We laid dad to rest with the rest of the Dawson family at the New Hempstead Cemetery, next to his older brother Bill. Now all the brothers were together with their mother and father. Mom stayed at White Avenue about another year, but was not happy. One day she called me down to her apartment for a talk. She said that there were things going on that I should know about, that my wife was hardly ever home, and neither were the kids. She had heard screaming on the telephone for hours on end. She also knew that we were arguing a lot and that things weren’t right with Sharan and me. She was right, a lot of things were wrong. I had given my wife basically a free rein to run the house. We had a joint checking account and the same savings account also. Working at the power house, I was making between eight hundred and one thousand dollars a week, big money for 1975. Sometimes I would even make more than that, if we had to work on Sundays, ten and twelve hours a day, I could make up to two thousand for the week. This money I thought was going to paying the bills for the house, car payment and utility bills. I came to find out that the phone bills were ranging between two hundred and three hundred and fifty dollars a month. Mostly overtime calls to her mother’s house. To say that I was mad to find these things out was an understatement. I questioned my wife about these things, and couldn’t get any direct answers. All I got was bull shit. Well I did a lot more checking on our finances and found that our checking account was close to empty. I was making great money; she was driving a school bus, and we were broke.

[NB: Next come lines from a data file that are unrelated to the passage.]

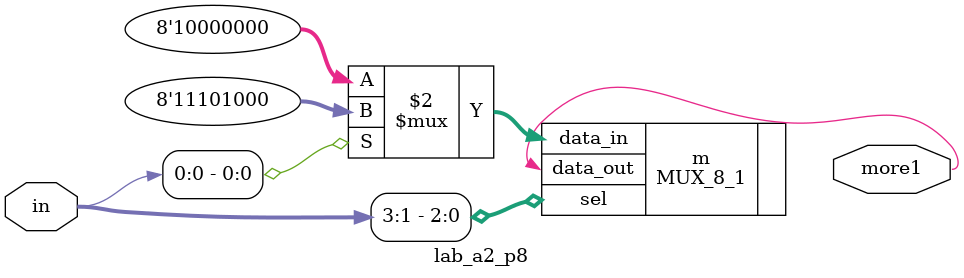
<source format=v>
`timescale 1ns / 1ps


module lab_a2_p8(
input [3:0] in,
output more1
    );
    MUX_8_1 m(.sel(in[3:1]), .data_in((in[0] == 0) ? 8'b10000000 : 8'b11101000), .data_out(more1));
endmodule

</source>
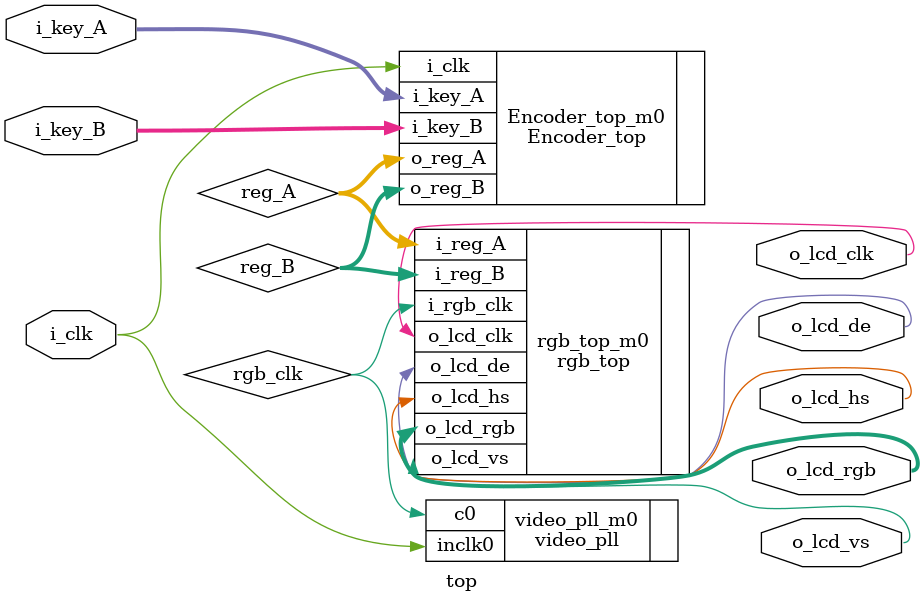
<source format=v>
module top (
	input 				i_clk,    // Clock

	input [2:0]         i_key_A, i_key_B, // Keys [1:0] A B [2] Enter
	
	output              o_lcd_clk,	
	output              o_lcd_hs,    //lcd horizontal synchronization
	output              o_lcd_vs,    //lcd vertical synchronization        
	output              o_lcd_de,    //lcd data enable     
	output 	  [23:0]    o_lcd_rgb
);
/********************************************************************************/
/**************************      KEY           **********************************/
/********************************************************************************/
wire     		[7:0]   reg_A, reg_B;
Encoder_top #(
	.CLK_FRE        (50_000_000     ) //50MHz
)Encoder_top_m0(
	.i_clk          (i_clk          ),
	.i_key_A        (i_key_A        ),
	.i_key_B        (i_key_B        ),
	.o_reg_A        (reg_A          ),
	.o_reg_B        (reg_B          )
);

/********************************************************************************/
/**************************     RGB_Display    **********************************/
/********************************************************************************/
wire rgb_clk;
video_pll video_pll_m0(
	.inclk0  	(i_clk 		),
	.c0 		(rgb_clk 	)
	);
	
rgb_top rgb_top_m0(
	.i_rgb_clk		(rgb_clk	),

	.i_reg_A		(reg_A		),
	.i_reg_B		(reg_B		),

	.o_lcd_clk		(o_lcd_clk	),
	.o_lcd_hs		(o_lcd_hs	),
	.o_lcd_vs		(o_lcd_vs	),
	.o_lcd_de		(o_lcd_de	),
	.o_lcd_rgb		(o_lcd_rgb	)
);


endmodule
</source>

I could see that I wasn’t getting any straight answers as to where all the money had gone, and to this day I have my own ideas but I can’t prove a thing. I knew in my heart, what was going on. The straw that broke the camel’s back was the morning we woke up and somebody stole our brand new 1973 Pontiac station wagon out of our driveway. I called the police, they came to the house and filled out the report and left. About an hour later, the police called, they found the car, it was repossessed and it was sitting at the bank in NEW JERSEY, where I had borrowed the money for the car. Come to find out that the payments were four months overdue and had called rapidly and spoke to Mrs. Dawson about the problem, and apparently were getting the same bull shit answers I was getting. Well I had to float a quick loan from a friend, to bail the car out and also had to pay an extra one hundred and fifty dollars towing fee. Things were not good at White Avenue. I tried not to bring this crap up in front of the kids; they knew a lot more than I did, apparently. It didn’t do any good talking about it anymore, I couldn’t get any truth. I was being lied to and deceived too. I was at the end of my rope. I was going to make a move but I didn’t know which way to go. I told mom that we would look for another place for her. She was not happy in this house and knew what was going on. She had seen all this before, years ago with dad, him being dominated by his mother, Mary Dawson, the same as Sharan was being controlled by her mother, because of the bad feelings that she still had towards me.